Japan’s number two automaker is showing signs of slowing in North America. For the first time in nearly eight years, Nissan saw it sales decline in the region in 2017. Both the Rogue and the Altima dropped by 9.2 percent (thankfully, the latter has an all-new version on the way), and sales in the U.S. saw an increase of just one percent, totaling 1,440,049.
Now the automaker is looking to make some serious production cuts in an effort to combat the dramatic sales drop. Nissan will reportedly slash up to 20 percent of its production in North America – including the U.S. and Mexico – before the end of the year, according to Japan’s Nikkei business daily.
Two assembly plants in the U.S., and three in Mexico have already fallen victim to cuts. Though no employees have been let go, says the report, schedules have been reworked to include a minimum of two added days off per week. Production lines remain active, but could see output drop anywhere from 10 to 20 percent by the summer, before final cuts in autumn.
Nissan will instead focus its efforts on improving profitability in North America instead of market share.

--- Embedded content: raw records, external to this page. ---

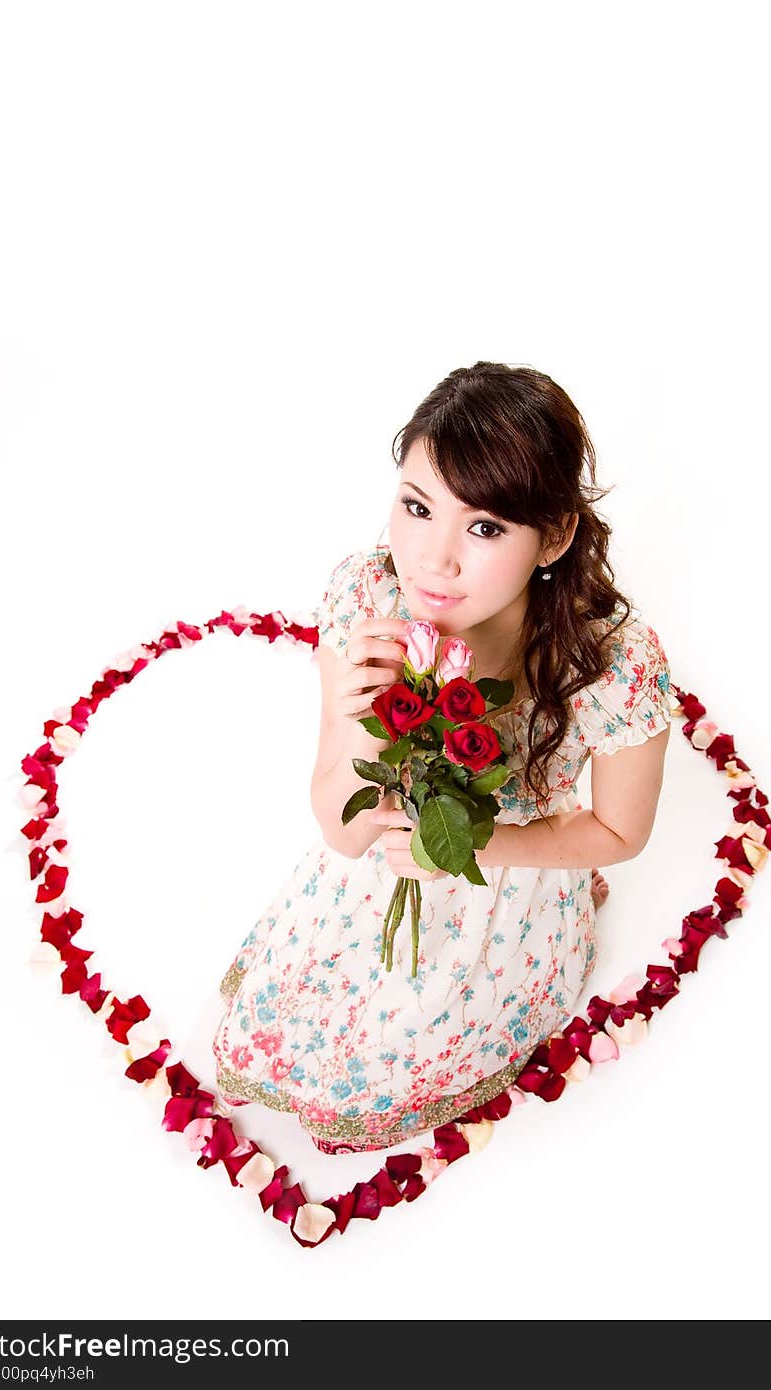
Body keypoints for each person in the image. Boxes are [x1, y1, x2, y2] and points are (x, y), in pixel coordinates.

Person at [211, 361, 674, 1155]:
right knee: (294, 1025)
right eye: (417, 508)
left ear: (554, 534)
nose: (434, 560)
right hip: (373, 869)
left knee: (398, 1048)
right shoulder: (370, 599)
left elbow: (619, 834)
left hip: (506, 888)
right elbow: (343, 830)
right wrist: (362, 720)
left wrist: (471, 844)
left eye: (486, 527)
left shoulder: (611, 664)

The Japanese automaker will now place more of an emphasis on expansion to markets like China, the world’s largest. Its Infiniti luxury brand already calls Hong Kong home.
All told, the U.S. accounted for 28 percent of Nissan’s total sales. And though the U.S. exceeded expectations for 2017 by a slim margin, these new cuts could drop the region’s total market share to around three percent for 2018. Already sales in 2018 have slipped to 6.5-percent below average for the automaker stateside through the first give months of the year.